Citrus are quite fascinating. Their history is intrinsically linked to ours. To name a few fun facts.

- Citrus paved the way to the first modern medical trials in Western medicine. Scurvy was the biggest scourge of the seas. It is estimated than more sailors died due to scurvy than the rest of diseases and sea battles combined. One day, the British tested the anecdotes of sailors being scurvy-resistant due to regular consumption of citrus. Several ships were sent for long voyages. One was provided with citrus juice. Others were provided with no fruits but fresh water, or various elixirs. This was the setup of the first modern medical trial.
- Very specific citrus are a key for various South and South East Asian cuisines. There are anecdotes of Thai immigrants trespassing the Citrus Variety Collection of UC Riverside to obtain key ingredients back in the 60s. Else, people would smuggle citrus from Asia to California to complete important dishes. Smuggling naturally comes with a high risk of importing diseases, which can be particularly catastrophic for comercial fields of citrus as most of the commercially grown citrus fruits are essentially clones.

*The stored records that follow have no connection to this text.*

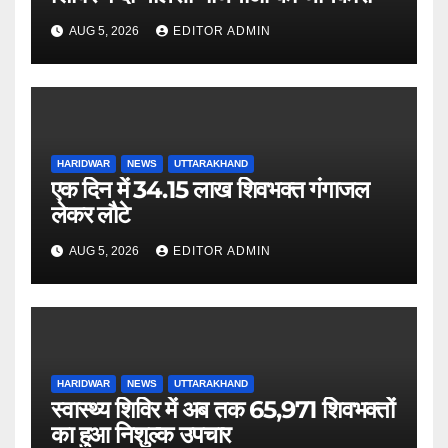
AUG 5, 2026
EDITOR ADMIN
HARIDWAR
NEWS
UTTARAKHAND
एक दिन में 34.15 लाख शिवभक्त गंगाजल
लेकर लौटे
AUG 5, 2026
EDITOR ADMIN
HARIDWAR
NEWS
UTTARAKHAND
स्वास्थ्य शिविर में अब तक 65,971 शिवभक्तों
का हुआ निशुल्क उपचार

It is important to develop citrus varieties that can grow in other climates to both supply people with fruits and eliminate the need of dangerous smuggling.
- Qu Yuan, probably the most important classic Chinese
poet, depicted an orange tree as a symbol of steadfastness and
resilience in the beautiful poem
*Ju song*. Although we do not know for certain if Qu Yuan is the actual author of the poem, it is beautiful nonetheless. For context, Qu Yuan was a renowned advisor of a king circa 200 BC. Inner conflicts with other advisors and court members led to rumor spreads and backstabbing, which forced Qu Yuan to be exiled from the kingdom. According to the legend, Qu Yuan was absolutely distraught, he was profoundly hurt that his king believed others' words and not his. Qu Yuan was roaming when he observed an orange tree. He was captivated, given the fact that orange trees were not supposed to grow, let alone flourish, in that region, where the climate was colder. If an orange tree was able to grow against harsh climates, he as a poet should be able to withstand the terrible setbacks. - Citrons, especially etrogs are key in some Jewish festivities. The relationship between etrogs and the Jewish community goes back millenia. In fact, modern evidence suggests that as the Jewish community moved westward towards modern Europe, they brought citrus cultivation and citrus breeding with them. It was thanks to their migration that Romans tasted citrus for the first time, and they made quite an impact, especially across Italy and Spain.